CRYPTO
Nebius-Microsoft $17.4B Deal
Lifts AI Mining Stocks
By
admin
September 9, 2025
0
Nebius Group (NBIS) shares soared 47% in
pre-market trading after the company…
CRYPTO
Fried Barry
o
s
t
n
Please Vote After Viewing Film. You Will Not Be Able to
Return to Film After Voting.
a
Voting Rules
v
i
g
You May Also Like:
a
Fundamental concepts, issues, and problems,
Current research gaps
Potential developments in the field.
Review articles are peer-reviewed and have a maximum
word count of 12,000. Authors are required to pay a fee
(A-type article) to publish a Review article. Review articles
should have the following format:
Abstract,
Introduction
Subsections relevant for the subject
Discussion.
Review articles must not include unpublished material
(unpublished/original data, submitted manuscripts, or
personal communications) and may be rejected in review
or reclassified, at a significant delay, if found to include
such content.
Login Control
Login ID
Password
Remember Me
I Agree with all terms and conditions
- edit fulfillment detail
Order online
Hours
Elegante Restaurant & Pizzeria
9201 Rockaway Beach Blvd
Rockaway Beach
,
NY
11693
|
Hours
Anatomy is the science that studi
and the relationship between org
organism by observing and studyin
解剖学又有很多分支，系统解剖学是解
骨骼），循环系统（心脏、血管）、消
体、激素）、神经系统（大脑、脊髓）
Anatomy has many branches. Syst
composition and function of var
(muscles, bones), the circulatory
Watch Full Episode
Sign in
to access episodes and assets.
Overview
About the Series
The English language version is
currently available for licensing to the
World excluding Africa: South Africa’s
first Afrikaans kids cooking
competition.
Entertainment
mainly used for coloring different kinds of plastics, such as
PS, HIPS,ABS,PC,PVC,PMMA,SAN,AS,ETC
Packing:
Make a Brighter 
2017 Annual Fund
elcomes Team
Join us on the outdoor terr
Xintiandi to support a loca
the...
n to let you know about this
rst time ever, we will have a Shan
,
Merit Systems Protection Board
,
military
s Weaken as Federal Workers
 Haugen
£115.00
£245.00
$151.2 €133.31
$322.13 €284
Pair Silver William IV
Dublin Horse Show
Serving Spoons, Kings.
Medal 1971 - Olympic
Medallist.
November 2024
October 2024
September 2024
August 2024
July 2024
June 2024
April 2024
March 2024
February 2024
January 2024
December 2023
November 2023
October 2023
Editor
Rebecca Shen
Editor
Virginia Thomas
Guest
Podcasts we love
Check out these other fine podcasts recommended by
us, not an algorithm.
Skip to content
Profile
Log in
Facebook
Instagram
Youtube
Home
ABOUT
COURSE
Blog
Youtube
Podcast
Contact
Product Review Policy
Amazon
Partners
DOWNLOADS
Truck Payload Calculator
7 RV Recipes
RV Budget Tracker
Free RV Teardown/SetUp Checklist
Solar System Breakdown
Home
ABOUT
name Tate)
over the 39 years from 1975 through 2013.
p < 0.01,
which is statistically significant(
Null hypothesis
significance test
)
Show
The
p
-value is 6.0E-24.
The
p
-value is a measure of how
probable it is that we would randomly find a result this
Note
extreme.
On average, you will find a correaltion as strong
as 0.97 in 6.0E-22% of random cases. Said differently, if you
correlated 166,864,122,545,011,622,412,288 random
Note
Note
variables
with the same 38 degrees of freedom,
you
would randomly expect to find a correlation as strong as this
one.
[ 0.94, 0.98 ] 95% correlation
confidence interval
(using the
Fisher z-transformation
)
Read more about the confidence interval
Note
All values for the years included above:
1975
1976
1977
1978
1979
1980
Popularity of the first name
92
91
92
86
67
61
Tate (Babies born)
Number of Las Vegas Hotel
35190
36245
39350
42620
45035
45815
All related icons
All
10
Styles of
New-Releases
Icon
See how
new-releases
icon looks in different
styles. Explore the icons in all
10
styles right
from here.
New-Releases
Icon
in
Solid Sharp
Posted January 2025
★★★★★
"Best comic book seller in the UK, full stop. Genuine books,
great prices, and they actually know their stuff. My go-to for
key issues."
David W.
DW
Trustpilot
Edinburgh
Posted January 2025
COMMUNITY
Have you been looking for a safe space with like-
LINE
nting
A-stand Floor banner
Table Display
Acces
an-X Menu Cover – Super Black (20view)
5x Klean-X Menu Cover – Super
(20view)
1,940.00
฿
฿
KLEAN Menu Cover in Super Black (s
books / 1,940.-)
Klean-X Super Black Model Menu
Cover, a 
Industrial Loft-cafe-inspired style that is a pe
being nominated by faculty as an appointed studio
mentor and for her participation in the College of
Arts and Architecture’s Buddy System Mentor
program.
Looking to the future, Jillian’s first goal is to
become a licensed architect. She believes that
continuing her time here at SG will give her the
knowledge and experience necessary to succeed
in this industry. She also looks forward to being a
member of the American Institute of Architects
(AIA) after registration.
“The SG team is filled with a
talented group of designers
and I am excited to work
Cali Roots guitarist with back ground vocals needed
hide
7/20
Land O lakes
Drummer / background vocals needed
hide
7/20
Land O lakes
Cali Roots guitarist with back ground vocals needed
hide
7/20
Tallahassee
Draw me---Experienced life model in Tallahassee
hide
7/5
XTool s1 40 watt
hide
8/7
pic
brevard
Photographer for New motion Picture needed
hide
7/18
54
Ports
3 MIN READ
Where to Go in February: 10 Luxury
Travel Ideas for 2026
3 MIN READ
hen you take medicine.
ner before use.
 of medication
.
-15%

● ● ● ● ● ● ●

TASK DIRECTIONS:
I need each of the entries above printed again exactly.

EXERCISE OUTPUT:
CRYPTO
Nebius-Microsoft $17.4B Deal
Lifts AI Mining Stocks
By
admin
September 9, 2025
0
Nebius Group (NBIS) shares soared 47% in
pre-market trading after the company…
CRYPTO
Fried Barry
o
s
t
n
Please Vote After Viewing Film. You Will Not Be Able to
Return to Film After Voting.
a
Voting Rules
v
i
g
You May Also Like:
a
Fundamental concepts, issues, and problems,
Current research gaps
Potential developments in the field.
Review articles are peer-reviewed and have a maximum
word count of 12,000. Authors are required to pay a fee
(A-type article) to publish a Review article. Review articles
should have the following format:
Abstract,
Introduction
Subsections relevant for the subject
Discussion.
Review articles must not include unpublished material
(unpublished/original data, submitted manuscripts, or
personal communications) and may be rejected in review
or reclassified, at a significant delay, if found to include
such content.
Login Control
Login ID
Password
Remember Me
I Agree with all terms and conditions
- edit fulfillment detail
Order online
Hours
Elegante Restaurant & Pizzeria
9201 Rockaway Beach Blvd
Rockaway Beach
,
NY
11693
|
Hours
Anatomy is the science that studi
and the relationship between org
organism by observing and studyin
解剖学又有很多分支，系统解剖学是解
骨骼），循环系统（心脏、血管）、消
体、激素）、神经系统（大脑、脊髓）
Anatomy has many branches. Syst
composition and function of var
(muscles, bones), the circulatory
Watch Full Episode
Sign in
to access episodes and assets.
Overview
About the Series
The English language version is
currently available for licensing to the
World excluding Africa: South Africa’s
first Afrikaans kids cooking
competition.
Entertainment
mainly used for coloring different kinds of plastics, such as
PS, HIPS,ABS,PC,PVC,PMMA,SAN,AS,ETC
Packing:
Make a Brighter 
2017 Annual Fund
elcomes Team
Join us on the outdoor terr
Xintiandi to support a loca
the...
n to let you know about this
rst time ever, we will have a Shan
,
Merit Systems Protection Board
,
military
s Weaken as Federal Workers
 Haugen
£115.00
£245.00
$151.2 €133.31
$322.13 €284
Pair Silver William IV
Dublin Horse Show
Serving Spoons, Kings.
Medal 1971 - Olympic
Medallist.
November 2024
October 2024
September 2024
August 2024
July 2024
June 2024
April 2024
March 2024
February 2024
January 2024
December 2023
November 2023
October 2023
Editor
Rebecca Shen
Editor
Virginia Thomas
Guest
Podcasts we love
Check out these other fine podcasts recommended by
us, not an algorithm.
Skip to content
Profile
Log in
Facebook
Instagram
Youtube
Home
ABOUT
COURSE
Blog
Youtube
Podcast
Contact
Product Review Policy
Amazon
Partners
DOWNLOADS
Truck Payload Calculator
7 RV Recipes
RV Budget Tracker
Free RV Teardown/SetUp Checklist
Solar System Breakdown
Home
ABOUT
name Tate)
over the 39 years from 1975 through 2013.
p < 0.01,
which is statistically significant(
Null hypothesis
significance test
)
Show
The
p
-value is 6.0E-24.
The
p
-value is a measure of how
probable it is that we would randomly find a result this
Note
extreme.
On average, you will find a correaltion as strong
as 0.97 in 6.0E-22% of random cases. Said differently, if you
correlated 166,864,122,545,011,622,412,288 random
Note
Note
variables
with the same 38 degrees of freedom,
you
would randomly expect to find a correlation as strong as this
one.
[ 0.94, 0.98 ] 95% correlation
confidence interval
(using the
Fisher z-transformation
)
Read more about the confidence interval
Note
All values for the years included above:
1975
1976
1977
1978
1979
1980
Popularity of the first name
92
91
92
86
67
61
Tate (Babies born)
Number of Las Vegas Hotel
35190
36245
39350
42620
45035
45815
All related icons
All
10
Styles of
New-Releases
Icon
See how
new-releases
icon looks in different
styles. Explore the icons in all
10
styles right
from here.
New-Releases
Icon
in
Solid Sharp
Posted January 2025
★★★★★
"Best comic book seller in the UK, full stop. Genuine books,
great prices, and they actually know their stuff. My go-to for
key issues."
David W.
DW
Trustpilot
Edinburgh
Posted January 2025
COMMUNITY
Have you been looking for a safe space with like-
LINE
nting
A-stand Floor banner
Table Display
Acces
an-X Menu Cover – Super Black (20view)
5x Klean-X Menu Cover – Super
(20view)
1,940.00
฿
฿
KLEAN Menu Cover in Super Black (s
books / 1,940.-)
Klean-X Super Black Model Menu
Cover, a 
Industrial Loft-cafe-inspired style that is a pe
being nominated by faculty as an appointed studio
mentor and for her participation in the College of
Arts and Architecture’s Buddy System Mentor
program.
Looking to the future, Jillian’s first goal is to
become a licensed architect. She believes that
continuing her time here at SG will give her the
knowledge and experience necessary to succeed
in this industry. She also looks forward to being a
member of the American Institute of Architects
(AIA) after registration.
“The SG team is filled with a
talented group of designers
and I am excited to work
Cali Roots guitarist with back ground vocals needed
hide
7/20
Land O lakes
Drummer / background vocals needed
hide
7/20
Land O lakes
Cali Roots guitarist with back ground vocals needed
hide
7/20
Tallahassee
Draw me---Experienced life model in Tallahassee
hide
7/5
XTool s1 40 watt
hide
8/7
pic
brevard
Photographer for New motion Picture needed
hide
7/18
54
Ports
3 MIN READ
Where to Go in February: 10 Luxury
Travel Ideas for 2026
3 MIN READ
hen you take medicine.
ner before use.
 of medication
.
-15%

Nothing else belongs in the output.